**Task brief:** Where a line of the following data contains the string "center", include it in the tally. Report the total alone.

**Source data:**
* * * * *

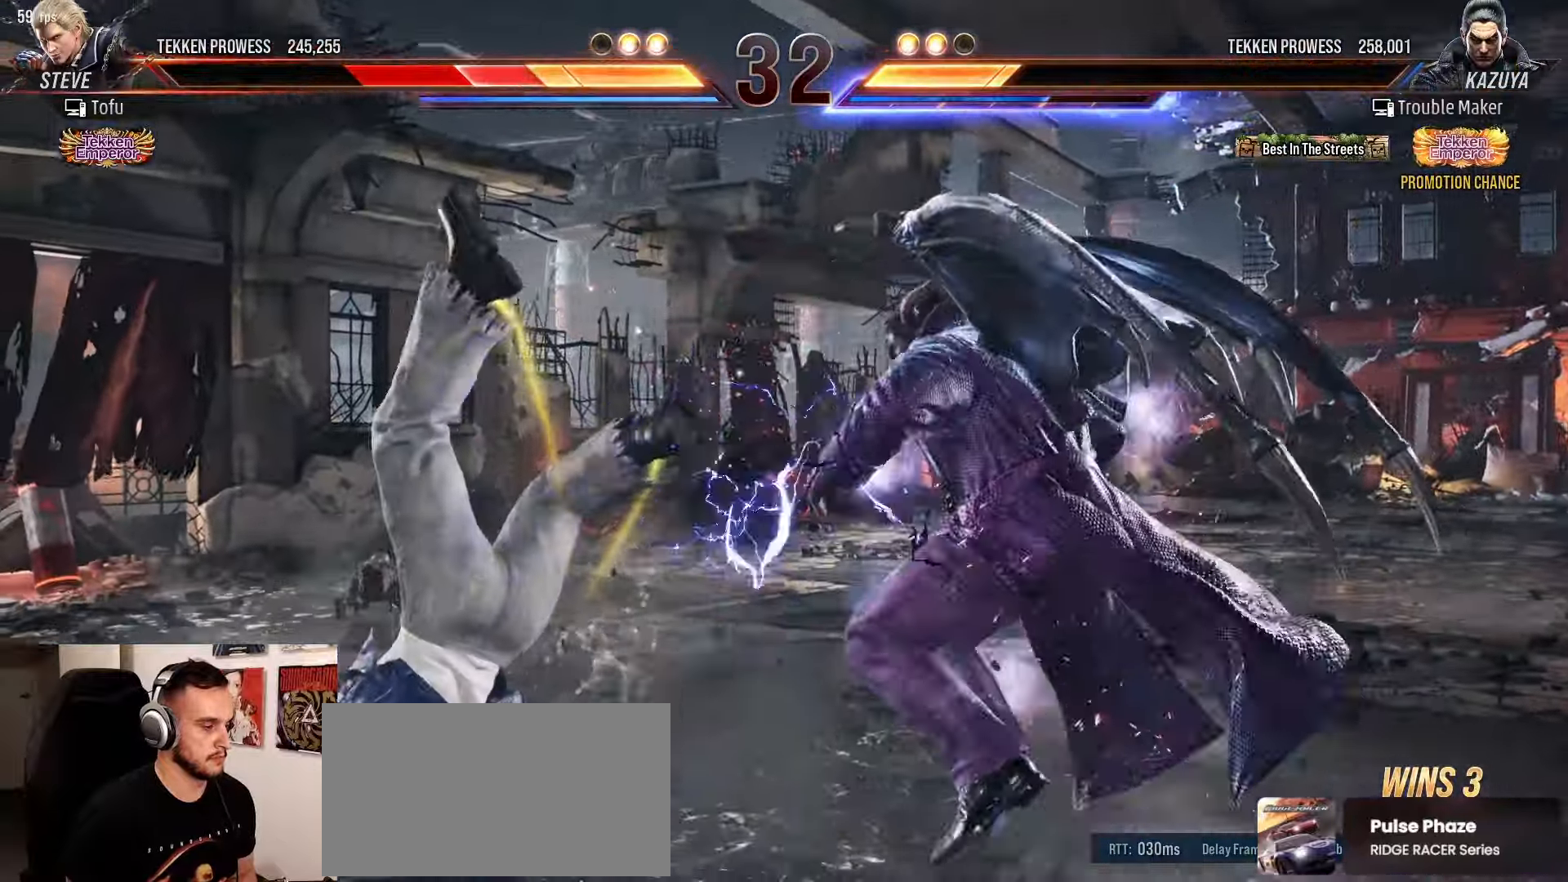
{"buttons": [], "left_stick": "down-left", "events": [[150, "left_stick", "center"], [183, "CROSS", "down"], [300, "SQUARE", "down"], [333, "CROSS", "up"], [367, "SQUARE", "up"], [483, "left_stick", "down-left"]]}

* * * * *

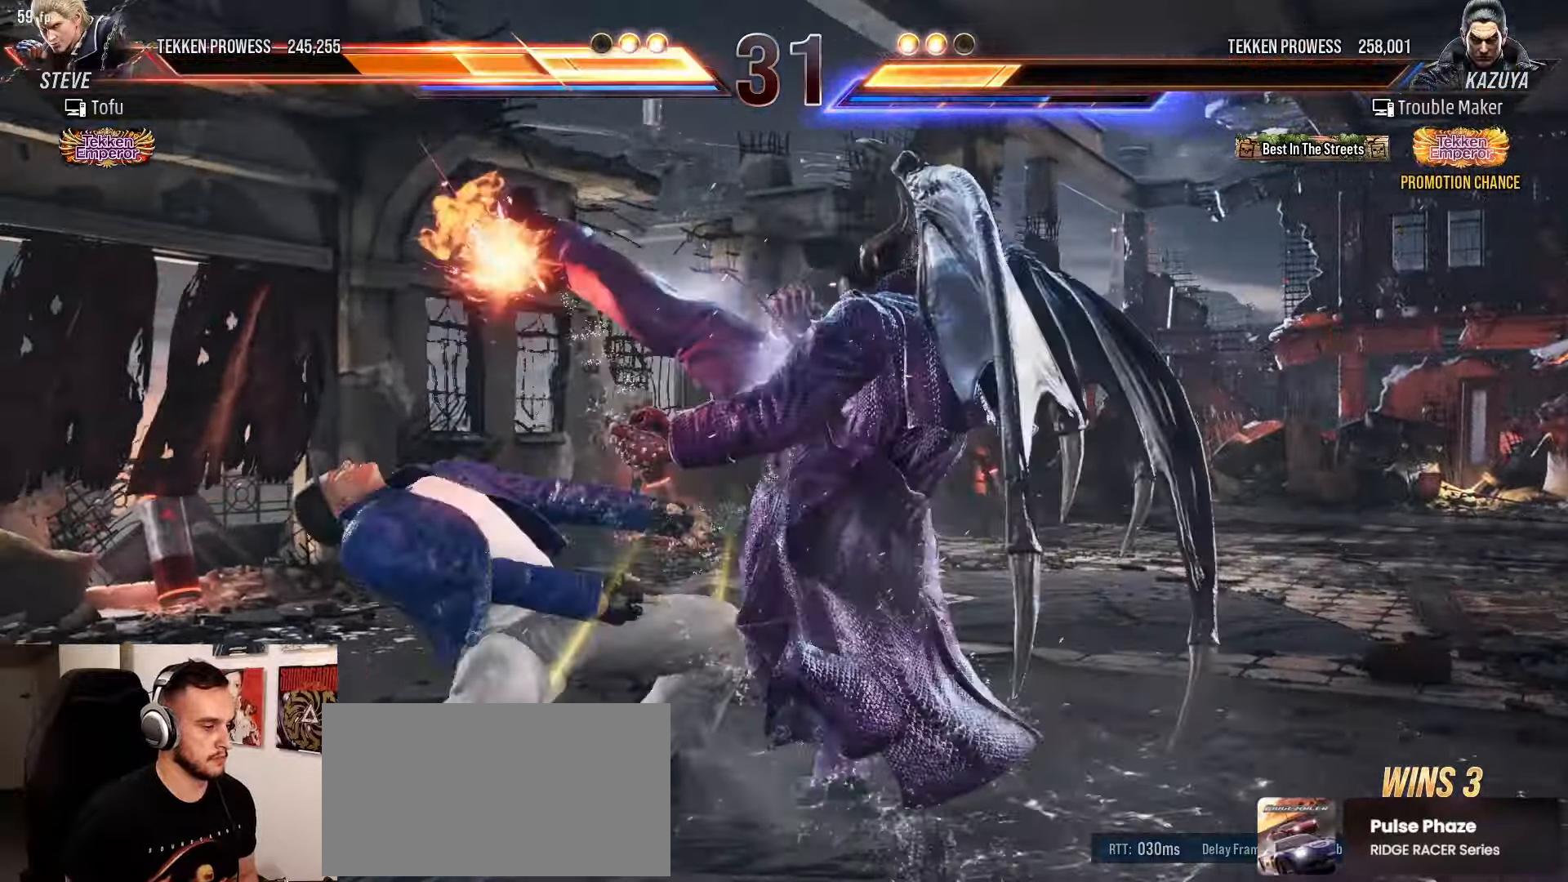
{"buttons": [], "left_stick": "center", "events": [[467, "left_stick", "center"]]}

* * * * *

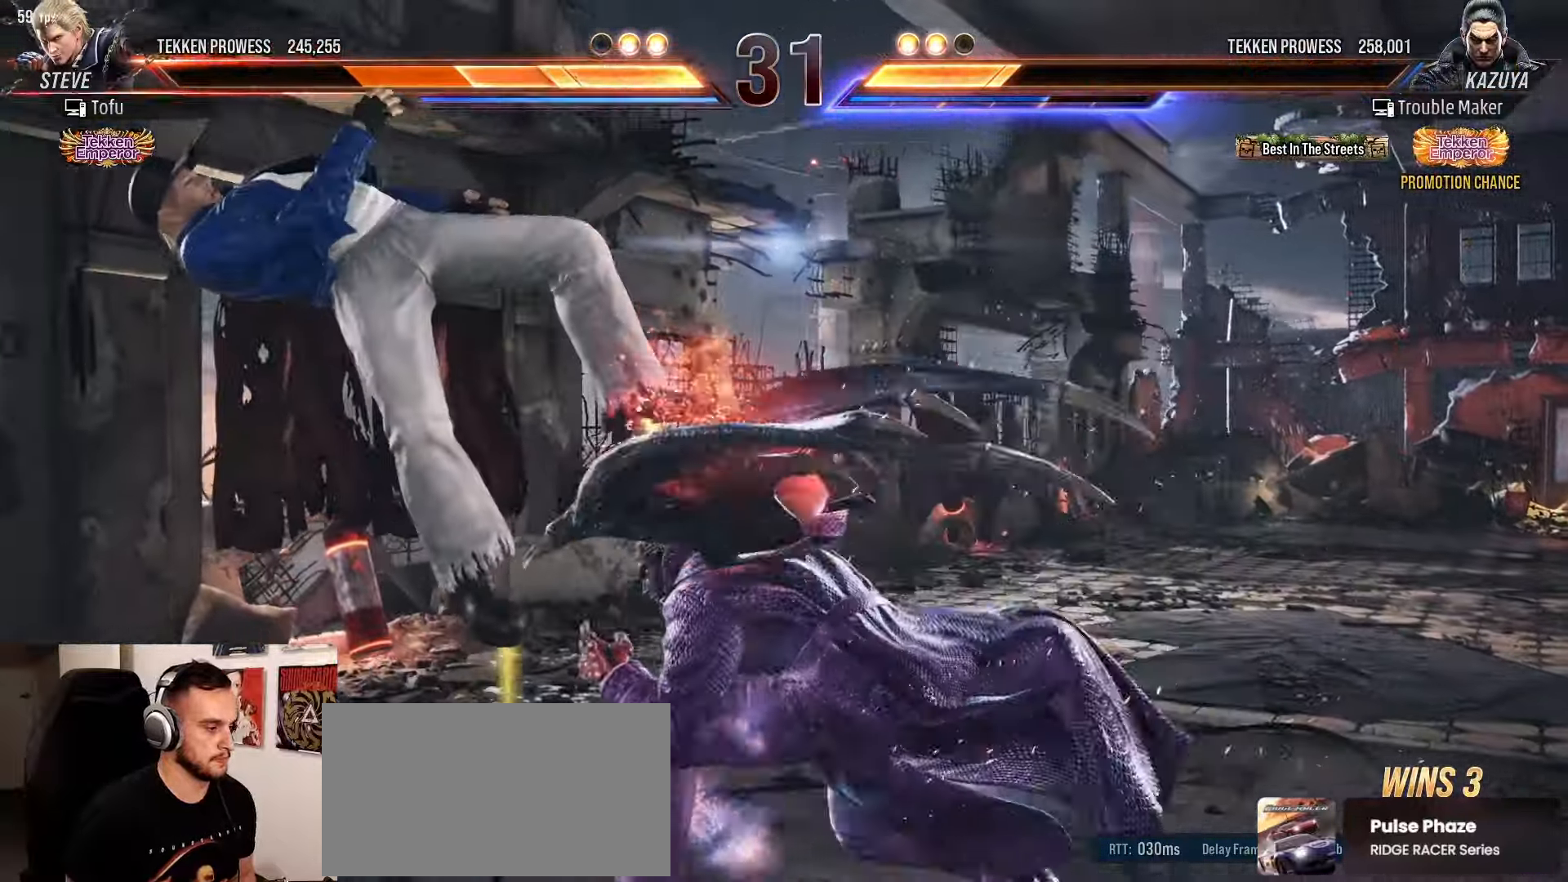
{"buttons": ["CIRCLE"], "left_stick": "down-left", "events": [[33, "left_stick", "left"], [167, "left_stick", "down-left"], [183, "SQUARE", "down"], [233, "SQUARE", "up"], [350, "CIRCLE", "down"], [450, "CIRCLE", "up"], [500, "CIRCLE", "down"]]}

* * * * *

**Solution for this exercise:** 2